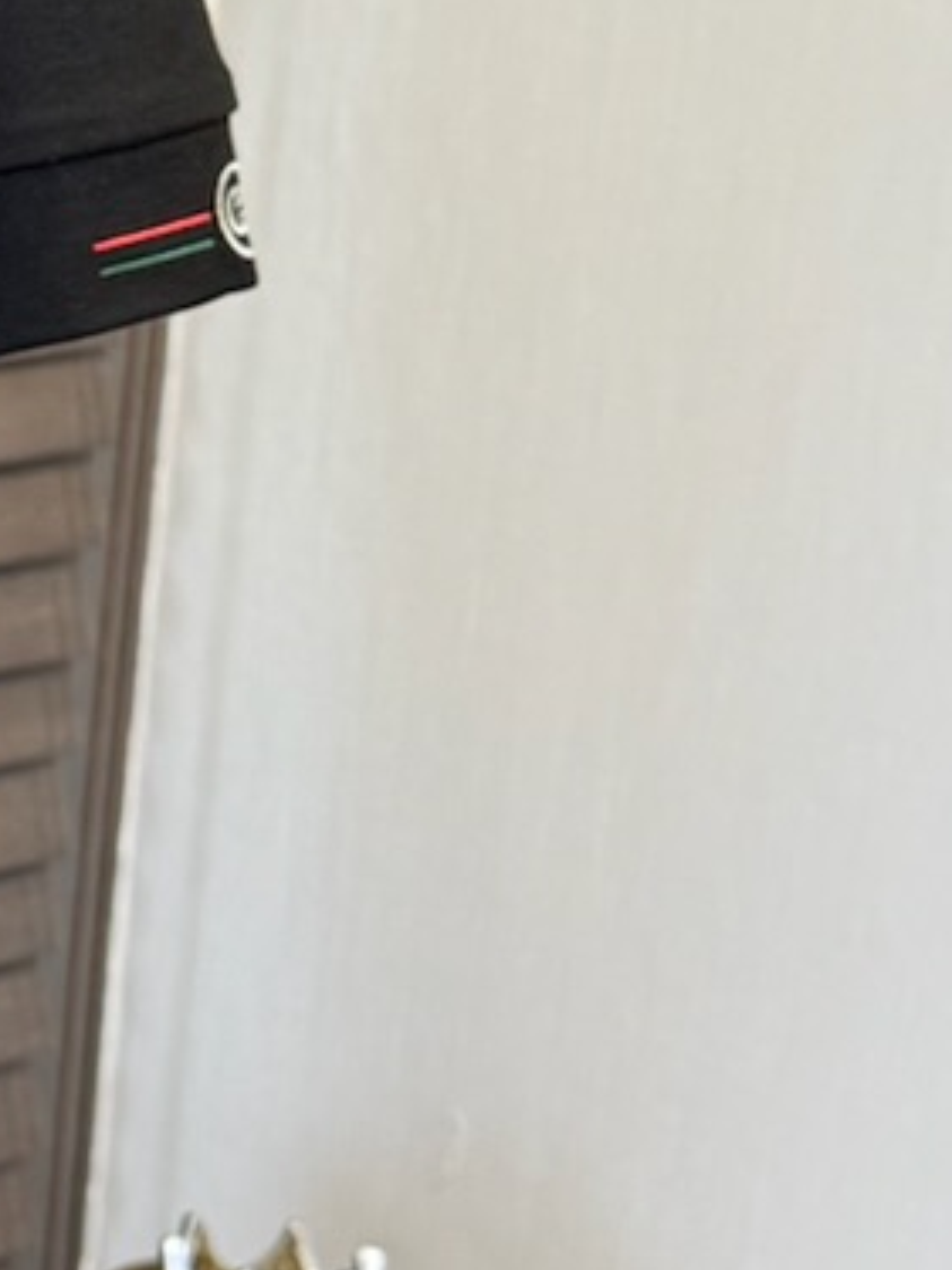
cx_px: -1186
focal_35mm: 131
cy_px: 471
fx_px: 4806
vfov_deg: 15.0
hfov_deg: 10.1
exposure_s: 1/121
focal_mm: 6.76
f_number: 1.78
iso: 200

● ● ● ●

**ASSIGNMENT**
Could you retype exactly the lines above from the one containing "focal_35mm: 131" through the last line of the records, both included, and nothing else?

**WRITTEN SOLUTION**
focal_35mm: 131
cy_px: 471
fx_px: 4806
vfov_deg: 15.0
hfov_deg: 10.1
exposure_s: 1/121
focal_mm: 6.76
f_number: 1.78
iso: 200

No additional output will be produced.